WHAT IS REQUIRED: Rewrite everything from the start of the rows down through the line containing "التطبيقات التي تم إلغاء تثبيتها.", replacing "Hunnu" with "Khunnu" and leaving all else unchanged.

AVAILABLE DATA: Begin

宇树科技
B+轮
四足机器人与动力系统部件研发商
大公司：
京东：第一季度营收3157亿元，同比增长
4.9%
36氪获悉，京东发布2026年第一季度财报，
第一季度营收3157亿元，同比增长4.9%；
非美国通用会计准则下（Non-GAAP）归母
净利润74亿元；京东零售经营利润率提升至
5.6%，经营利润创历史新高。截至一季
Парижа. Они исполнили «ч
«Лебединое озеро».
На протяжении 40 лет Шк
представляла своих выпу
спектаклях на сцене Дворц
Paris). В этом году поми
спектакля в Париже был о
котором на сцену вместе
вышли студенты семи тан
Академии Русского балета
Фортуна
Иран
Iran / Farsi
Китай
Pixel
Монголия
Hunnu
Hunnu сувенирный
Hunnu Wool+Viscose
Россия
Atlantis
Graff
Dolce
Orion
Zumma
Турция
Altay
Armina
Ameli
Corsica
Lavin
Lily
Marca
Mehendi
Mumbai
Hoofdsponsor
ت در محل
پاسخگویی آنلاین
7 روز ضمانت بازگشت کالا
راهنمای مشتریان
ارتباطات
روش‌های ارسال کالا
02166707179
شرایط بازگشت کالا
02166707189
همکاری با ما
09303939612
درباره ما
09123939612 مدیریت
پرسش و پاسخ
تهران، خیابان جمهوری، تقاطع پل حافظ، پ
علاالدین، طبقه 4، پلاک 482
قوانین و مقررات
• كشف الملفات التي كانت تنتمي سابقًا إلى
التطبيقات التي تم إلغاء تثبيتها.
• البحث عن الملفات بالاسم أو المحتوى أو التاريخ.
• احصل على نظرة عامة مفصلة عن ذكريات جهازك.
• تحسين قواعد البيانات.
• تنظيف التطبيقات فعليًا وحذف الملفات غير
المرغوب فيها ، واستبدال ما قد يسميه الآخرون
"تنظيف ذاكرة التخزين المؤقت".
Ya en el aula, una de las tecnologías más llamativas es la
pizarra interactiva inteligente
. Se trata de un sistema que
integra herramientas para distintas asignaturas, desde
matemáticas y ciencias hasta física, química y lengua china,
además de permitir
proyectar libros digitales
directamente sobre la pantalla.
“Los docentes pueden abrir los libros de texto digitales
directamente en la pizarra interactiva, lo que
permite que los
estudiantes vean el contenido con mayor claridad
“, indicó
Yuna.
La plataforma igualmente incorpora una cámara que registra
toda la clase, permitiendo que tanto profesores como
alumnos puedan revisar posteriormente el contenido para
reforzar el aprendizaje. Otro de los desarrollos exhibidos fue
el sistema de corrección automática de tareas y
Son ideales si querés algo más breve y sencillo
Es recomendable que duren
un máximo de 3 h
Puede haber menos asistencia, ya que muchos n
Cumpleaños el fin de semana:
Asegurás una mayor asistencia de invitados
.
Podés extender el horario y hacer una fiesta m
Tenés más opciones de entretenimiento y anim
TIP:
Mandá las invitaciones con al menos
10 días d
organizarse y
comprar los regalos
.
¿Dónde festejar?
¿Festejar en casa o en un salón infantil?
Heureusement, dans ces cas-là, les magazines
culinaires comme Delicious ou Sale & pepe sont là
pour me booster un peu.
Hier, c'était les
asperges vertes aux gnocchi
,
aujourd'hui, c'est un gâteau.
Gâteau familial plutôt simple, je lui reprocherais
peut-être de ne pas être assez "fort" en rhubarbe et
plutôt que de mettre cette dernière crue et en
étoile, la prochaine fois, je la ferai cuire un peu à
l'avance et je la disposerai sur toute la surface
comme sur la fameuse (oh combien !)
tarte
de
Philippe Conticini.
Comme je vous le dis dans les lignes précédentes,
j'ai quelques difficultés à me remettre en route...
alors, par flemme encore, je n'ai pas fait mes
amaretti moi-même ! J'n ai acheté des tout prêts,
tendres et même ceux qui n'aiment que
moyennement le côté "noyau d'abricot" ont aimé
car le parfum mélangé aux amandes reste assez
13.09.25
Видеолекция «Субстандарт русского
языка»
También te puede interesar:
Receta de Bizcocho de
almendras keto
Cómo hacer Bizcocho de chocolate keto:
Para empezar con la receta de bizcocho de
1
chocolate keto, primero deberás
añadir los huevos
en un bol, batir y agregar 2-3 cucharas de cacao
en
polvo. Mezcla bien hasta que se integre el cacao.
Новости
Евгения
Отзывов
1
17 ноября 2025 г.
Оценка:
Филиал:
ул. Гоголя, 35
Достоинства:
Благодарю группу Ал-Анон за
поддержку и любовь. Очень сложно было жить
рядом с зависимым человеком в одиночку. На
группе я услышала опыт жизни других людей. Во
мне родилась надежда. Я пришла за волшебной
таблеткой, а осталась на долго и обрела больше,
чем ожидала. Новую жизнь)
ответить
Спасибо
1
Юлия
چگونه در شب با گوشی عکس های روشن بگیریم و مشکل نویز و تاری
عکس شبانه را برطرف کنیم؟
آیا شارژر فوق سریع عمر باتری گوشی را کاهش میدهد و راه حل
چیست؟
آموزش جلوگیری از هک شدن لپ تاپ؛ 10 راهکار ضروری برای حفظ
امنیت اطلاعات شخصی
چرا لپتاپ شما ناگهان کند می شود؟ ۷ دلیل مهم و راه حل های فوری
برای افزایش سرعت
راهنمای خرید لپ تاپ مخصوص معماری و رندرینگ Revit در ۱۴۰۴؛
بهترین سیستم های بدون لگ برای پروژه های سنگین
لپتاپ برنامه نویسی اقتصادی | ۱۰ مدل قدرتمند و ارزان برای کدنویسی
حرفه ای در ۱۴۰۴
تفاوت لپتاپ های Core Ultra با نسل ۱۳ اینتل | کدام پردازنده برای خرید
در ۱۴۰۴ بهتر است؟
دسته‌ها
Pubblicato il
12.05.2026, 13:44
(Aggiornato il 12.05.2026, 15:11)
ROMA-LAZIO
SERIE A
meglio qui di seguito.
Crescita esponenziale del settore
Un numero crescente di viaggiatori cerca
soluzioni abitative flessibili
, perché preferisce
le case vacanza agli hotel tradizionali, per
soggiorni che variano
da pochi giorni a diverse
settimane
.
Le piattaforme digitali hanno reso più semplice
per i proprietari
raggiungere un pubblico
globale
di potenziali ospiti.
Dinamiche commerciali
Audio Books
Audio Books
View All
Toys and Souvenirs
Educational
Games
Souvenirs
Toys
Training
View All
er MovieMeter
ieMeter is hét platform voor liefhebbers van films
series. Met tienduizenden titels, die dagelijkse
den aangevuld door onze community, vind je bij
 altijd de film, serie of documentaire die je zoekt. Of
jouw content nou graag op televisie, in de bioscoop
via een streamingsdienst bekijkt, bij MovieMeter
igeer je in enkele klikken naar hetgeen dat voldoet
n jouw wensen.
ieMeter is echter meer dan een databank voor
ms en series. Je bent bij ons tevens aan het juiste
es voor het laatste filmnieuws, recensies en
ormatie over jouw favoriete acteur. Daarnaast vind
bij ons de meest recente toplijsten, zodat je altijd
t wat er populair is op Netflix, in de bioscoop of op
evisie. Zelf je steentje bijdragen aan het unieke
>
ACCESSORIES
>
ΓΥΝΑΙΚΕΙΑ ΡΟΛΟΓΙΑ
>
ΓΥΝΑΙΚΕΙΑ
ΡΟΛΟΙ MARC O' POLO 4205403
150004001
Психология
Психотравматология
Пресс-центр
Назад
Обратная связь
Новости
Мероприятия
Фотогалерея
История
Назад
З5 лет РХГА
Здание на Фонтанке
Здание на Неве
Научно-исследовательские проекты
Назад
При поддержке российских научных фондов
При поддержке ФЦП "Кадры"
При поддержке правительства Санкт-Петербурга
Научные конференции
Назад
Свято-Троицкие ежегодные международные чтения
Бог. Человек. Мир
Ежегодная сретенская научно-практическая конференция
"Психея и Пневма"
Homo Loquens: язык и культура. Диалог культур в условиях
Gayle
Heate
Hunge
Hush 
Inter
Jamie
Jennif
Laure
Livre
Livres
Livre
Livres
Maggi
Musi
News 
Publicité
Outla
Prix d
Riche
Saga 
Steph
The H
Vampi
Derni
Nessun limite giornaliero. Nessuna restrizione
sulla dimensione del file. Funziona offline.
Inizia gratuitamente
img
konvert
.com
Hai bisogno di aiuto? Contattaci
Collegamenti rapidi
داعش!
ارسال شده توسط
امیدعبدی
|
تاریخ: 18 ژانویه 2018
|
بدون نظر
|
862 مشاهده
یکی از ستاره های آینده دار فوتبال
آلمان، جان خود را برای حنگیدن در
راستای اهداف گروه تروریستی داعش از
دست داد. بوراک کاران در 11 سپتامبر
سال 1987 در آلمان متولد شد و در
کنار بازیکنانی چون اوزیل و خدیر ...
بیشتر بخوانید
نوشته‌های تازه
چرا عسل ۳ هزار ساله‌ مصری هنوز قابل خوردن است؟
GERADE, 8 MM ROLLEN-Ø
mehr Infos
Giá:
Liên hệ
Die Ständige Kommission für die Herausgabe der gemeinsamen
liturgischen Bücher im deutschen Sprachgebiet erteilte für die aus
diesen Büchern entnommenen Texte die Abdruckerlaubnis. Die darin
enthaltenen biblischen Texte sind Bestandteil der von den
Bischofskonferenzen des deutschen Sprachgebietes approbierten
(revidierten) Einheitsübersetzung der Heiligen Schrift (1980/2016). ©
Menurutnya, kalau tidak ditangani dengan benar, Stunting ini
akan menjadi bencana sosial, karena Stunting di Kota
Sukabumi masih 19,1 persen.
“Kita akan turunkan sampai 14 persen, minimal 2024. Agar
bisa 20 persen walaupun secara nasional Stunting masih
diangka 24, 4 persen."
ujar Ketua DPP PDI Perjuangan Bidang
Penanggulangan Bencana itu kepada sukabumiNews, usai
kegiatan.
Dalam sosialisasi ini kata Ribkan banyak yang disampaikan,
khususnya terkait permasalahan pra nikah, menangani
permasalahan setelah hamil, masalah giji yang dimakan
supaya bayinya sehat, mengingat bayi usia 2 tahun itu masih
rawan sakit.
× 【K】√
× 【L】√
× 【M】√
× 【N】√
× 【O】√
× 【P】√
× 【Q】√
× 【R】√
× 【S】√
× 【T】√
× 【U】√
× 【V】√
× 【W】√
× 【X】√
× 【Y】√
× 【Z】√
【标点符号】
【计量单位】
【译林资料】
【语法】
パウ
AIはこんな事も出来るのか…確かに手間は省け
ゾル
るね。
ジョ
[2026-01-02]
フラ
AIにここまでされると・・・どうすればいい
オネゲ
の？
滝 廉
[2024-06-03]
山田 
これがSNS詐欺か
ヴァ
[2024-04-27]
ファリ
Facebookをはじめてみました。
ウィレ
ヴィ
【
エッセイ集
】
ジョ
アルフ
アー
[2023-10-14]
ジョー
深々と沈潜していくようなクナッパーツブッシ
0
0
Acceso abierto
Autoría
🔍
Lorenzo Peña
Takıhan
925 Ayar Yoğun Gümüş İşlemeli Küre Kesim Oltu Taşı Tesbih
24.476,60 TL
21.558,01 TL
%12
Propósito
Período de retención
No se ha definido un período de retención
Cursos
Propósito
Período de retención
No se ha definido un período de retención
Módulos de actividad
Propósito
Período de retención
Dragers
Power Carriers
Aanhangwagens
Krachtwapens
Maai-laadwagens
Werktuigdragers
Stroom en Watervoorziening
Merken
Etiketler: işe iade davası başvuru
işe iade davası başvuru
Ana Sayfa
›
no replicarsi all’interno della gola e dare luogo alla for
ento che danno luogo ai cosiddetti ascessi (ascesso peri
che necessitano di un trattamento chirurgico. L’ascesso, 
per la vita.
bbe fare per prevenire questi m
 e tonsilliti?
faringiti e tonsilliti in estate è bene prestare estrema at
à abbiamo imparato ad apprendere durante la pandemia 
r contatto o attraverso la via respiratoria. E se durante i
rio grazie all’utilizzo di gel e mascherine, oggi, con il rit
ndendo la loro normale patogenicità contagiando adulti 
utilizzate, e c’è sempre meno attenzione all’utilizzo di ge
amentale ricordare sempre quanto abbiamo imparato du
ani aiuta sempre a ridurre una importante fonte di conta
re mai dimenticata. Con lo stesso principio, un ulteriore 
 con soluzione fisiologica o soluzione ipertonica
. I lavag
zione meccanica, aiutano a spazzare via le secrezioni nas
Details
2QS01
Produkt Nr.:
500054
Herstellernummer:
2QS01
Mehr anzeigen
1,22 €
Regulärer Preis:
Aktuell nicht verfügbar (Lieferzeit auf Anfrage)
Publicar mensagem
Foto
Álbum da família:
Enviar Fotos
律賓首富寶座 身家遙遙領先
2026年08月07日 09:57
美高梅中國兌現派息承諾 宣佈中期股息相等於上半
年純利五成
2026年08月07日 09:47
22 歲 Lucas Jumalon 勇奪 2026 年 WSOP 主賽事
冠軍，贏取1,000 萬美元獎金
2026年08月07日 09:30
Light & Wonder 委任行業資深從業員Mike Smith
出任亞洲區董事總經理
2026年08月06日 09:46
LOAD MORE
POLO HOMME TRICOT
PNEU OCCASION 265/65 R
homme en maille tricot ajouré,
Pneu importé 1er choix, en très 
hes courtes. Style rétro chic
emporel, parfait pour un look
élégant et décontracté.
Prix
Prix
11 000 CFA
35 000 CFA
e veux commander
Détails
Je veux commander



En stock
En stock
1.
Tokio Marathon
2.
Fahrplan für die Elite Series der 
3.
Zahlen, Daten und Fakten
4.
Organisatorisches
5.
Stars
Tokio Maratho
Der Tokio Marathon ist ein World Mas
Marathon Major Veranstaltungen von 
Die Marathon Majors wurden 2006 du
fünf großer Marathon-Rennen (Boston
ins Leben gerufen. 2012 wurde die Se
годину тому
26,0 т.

AVAILABLE DATA: End

ANSWER TO THIS PROBLEM:
宇树科技
B+轮
四足机器人与动力系统部件研发商
大公司：
京东：第一季度营收3157亿元，同比增长
4.9%
36氪获悉，京东发布2026年第一季度财报，
第一季度营收3157亿元，同比增长4.9%；
非美国通用会计准则下（Non-GAAP）归母
净利润74亿元；京东零售经营利润率提升至
5.6%，经营利润创历史新高。截至一季
Парижа. Они исполнили «ч
«Лебединое озеро».
На протяжении 40 лет Шк
представляла своих выпу
спектаклях на сцене Дворц
Paris). В этом году поми
спектакля в Париже был о
котором на сцену вместе
вышли студенты семи тан
Академии Русского балета
Фортуна
Иран
Iran / Farsi
Китай
Pixel
Монголия
Khunnu
Khunnu сувенирный
Khunnu Wool+Viscose
Россия
Atlantis
Graff
Dolce
Orion
Zumma
Турция
Altay
Armina
Ameli
Corsica
Lavin
Lily
Marca
Mehendi
Mumbai
Hoofdsponsor
ت در محل
پاسخگویی آنلاین
7 روز ضمانت بازگشت کالا
راهنمای مشتریان
ارتباطات
روش‌های ارسال کالا
02166707179
شرایط بازگشت کالا
02166707189
همکاری با ما
09303939612
درباره ما
09123939612 مدیریت
پرسش و پاسخ
تهران، خیابان جمهوری، تقاطع پل حافظ، پ
علاالدین، طبقه 4، پلاک 482
قوانین و مقررات
• كشف الملفات التي كانت تنتمي سابقًا إلى
التطبيقات التي تم إلغاء تثبيتها.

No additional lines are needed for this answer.